This disclosure relates to computers and networks.
Network monitoring involves outputting alarms to network operators to allow operators to troubleshoot and optimize the operations of a computer network.
Alarms are often outputted in a list that an operator can sort and filter to find alarms that need attention. However, it is often the case that the list grows large and that a large number of alarms are ignored or filtered out based on operator experience and other factors. This can cause important alarms to be missed or can make the operators' jobs more difficult, which may result in degraded network performance.
The drawings illustrate, by way of example only, embodiments of the present disclosure.
The present invention provides systems, processes, and other techniques to solve at least one of the problems of the prior art.
The present invention allows an operator to select or define an alarm that is used as a basis to rank or otherwise output other alarms. Alarms that are similar to the one the operator is interested in are brought the attention of the operator. The present invention also identifies affinities among operators based on their past actions in dealing with past alarms and suggests similar new alarms to similar operators. These aspects of the present invention when used separately or in combination can increase productivity of network operators and thereby increase network efficiency and performance.

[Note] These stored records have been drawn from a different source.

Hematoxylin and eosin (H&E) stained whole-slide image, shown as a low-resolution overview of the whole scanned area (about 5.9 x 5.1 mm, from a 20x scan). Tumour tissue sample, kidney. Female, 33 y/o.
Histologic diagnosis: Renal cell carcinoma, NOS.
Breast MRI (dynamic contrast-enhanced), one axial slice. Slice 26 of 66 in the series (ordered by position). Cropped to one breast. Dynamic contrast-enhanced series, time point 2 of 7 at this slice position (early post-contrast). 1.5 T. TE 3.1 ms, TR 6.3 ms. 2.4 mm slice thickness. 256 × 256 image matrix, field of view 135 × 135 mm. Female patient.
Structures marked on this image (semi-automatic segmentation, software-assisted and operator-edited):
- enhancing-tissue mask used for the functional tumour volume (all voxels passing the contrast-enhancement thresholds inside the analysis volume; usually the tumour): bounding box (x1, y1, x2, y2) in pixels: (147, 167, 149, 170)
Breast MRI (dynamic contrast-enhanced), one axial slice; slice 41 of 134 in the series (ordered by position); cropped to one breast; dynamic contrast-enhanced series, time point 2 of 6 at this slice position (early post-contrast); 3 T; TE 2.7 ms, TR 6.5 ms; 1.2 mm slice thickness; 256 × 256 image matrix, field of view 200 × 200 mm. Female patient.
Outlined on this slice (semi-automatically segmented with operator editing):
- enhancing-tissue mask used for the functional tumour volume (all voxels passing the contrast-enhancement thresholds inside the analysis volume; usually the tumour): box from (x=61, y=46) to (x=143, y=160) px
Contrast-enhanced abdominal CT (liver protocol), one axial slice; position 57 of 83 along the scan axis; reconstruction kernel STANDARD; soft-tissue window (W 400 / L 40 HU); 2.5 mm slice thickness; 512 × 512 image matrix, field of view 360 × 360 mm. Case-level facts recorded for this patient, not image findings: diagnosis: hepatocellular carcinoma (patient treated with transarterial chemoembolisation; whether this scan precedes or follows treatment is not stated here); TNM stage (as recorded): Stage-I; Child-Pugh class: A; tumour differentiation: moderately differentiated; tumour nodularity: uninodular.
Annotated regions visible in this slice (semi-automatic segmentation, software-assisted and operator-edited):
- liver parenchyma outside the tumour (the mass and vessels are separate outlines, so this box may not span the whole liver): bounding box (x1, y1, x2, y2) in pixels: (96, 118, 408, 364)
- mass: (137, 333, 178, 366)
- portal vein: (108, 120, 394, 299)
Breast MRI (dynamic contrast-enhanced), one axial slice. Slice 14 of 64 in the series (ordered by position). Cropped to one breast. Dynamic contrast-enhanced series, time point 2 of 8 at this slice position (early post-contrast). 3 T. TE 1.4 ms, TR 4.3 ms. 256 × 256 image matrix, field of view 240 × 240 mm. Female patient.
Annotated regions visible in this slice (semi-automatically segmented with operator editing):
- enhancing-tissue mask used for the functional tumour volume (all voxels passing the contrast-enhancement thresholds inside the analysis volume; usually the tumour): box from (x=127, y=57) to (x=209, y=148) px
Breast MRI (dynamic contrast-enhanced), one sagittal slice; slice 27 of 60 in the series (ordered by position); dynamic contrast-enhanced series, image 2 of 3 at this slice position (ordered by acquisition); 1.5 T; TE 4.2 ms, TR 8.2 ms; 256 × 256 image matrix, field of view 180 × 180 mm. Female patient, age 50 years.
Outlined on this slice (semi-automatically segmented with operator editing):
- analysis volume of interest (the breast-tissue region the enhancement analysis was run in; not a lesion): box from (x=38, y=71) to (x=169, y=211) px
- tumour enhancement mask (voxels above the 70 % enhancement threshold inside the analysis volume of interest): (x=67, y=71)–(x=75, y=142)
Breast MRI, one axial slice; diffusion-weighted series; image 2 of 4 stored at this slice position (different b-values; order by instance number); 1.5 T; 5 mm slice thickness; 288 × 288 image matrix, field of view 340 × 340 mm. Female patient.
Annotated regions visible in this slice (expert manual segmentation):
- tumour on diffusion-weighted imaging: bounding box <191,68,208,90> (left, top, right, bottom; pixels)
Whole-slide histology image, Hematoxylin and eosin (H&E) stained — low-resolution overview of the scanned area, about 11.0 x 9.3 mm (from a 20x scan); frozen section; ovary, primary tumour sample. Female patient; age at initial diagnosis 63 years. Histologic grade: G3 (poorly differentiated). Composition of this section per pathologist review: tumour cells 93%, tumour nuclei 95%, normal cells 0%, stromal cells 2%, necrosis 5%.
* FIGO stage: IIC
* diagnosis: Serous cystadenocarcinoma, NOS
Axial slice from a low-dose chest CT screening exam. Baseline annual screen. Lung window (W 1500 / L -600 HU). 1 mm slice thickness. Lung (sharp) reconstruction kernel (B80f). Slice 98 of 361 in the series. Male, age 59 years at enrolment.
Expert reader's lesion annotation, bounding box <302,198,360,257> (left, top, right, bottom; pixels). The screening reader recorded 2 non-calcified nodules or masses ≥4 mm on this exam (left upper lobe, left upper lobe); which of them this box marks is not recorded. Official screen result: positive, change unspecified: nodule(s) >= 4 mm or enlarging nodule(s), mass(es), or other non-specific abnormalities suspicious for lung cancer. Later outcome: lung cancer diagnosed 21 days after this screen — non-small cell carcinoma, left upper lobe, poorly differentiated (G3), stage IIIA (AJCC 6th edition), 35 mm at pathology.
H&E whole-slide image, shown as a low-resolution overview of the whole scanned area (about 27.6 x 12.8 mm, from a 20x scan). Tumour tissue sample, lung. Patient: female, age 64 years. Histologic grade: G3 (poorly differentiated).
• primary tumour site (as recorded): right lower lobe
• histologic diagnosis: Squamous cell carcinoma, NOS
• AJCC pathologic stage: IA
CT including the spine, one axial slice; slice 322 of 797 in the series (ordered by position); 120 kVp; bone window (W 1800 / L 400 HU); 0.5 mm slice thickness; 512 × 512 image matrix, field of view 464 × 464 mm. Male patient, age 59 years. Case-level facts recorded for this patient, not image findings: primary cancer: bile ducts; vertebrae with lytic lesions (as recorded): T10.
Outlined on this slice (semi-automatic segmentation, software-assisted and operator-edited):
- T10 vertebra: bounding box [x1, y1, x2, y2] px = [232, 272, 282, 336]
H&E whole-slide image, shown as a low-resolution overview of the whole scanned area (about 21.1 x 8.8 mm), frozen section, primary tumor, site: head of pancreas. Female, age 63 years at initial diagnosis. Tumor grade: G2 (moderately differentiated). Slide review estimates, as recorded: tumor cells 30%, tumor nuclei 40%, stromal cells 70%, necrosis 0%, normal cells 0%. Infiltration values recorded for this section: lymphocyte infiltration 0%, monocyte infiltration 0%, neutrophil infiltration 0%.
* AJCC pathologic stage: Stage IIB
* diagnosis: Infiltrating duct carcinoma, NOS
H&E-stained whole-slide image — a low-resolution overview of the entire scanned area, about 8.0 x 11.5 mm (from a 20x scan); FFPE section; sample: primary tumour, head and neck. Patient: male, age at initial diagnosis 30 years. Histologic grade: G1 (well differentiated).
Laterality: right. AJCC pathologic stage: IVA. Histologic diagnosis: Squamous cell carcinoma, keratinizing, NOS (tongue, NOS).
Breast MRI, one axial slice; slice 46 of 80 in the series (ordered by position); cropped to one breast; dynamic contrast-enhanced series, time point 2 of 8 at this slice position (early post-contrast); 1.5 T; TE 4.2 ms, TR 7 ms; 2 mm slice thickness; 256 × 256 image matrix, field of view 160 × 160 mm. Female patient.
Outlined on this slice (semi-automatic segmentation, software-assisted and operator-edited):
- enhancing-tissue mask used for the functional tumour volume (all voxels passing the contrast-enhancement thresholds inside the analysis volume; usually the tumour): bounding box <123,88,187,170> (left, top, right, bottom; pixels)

In this embodiment, the system 10 is configured to operate according to the Simple Network Management Protocol (SNMP). In other embodiments, the system 10 can be configured to operate according to other protocols. For sake of illustration, the SNMP will be referenced for various examples discussed herein, but this should not be taken as limiting.
The network 14 is connected to another network 16 via a firewall 18 or similar device. The network 16 can include any computer network or combination of networks, such as a LAN, an intranet, a WAN, a wireless network, a cellular data network, the Internet, and similar. The firewall 18 is configured to prevent unauthorized access to the network 14.
The system 10 includes monitoring agent devices 20 (also termed probes), a monitoring manager 22, and one or more remote administrator terminals 24. The monitoring agent devices 20 receive status and alarm data from associated network devices 12 and report such to the monitoring manager 22, which processes such data for output and/or storage.
The monitoring agent devices 20 are remote data processing devices configured to operate within the network 14. In this embodiment, the monitoring agent devices 20 are SNMP managers configured to monitor the operation of network devices 12 (often termed managed devices in SNMP) by receiving input data 30, such as status data and alarm data, from the network devices 12, which act as sources of input data in a production environment. Input data 30 is sometimes termed a “management information base” or “MIB”. Each monitoring agent device 20 is associated with one or more network devices 12 from which it collects data. Such associations may be created, destroyed, and maintained by the monitoring manager 22 and monitoring agent devices 20. The monitoring agent devices 20 are configured to process input data received from the network devices 12 into processed data 32 for output to the monitoring manager 22. For example, SNMP responses and SNMP Traps are mapped into performance and alarm attributes in the system database. A monitoring agent device 20 may be a computer that has a processor and memory specifically and exclusively configured to operate as an SNMP manager. A monitoring agent device 20 may be plug computer, such as a SheevaPlug device available from Marvell. Alternatively, a monitoring agent device 20 may be a managed network device 12 executing a monitoring agent program. A monitoring agent device 20 may include a processor 42 and memory 43 cooperative to execute instructions 44 to realize functionality discussed herein. Instructions may be stored in a non-transitory computer-readable medium, such as a hard drive, solid-state memory device, flash memory, random-access memory, and the like.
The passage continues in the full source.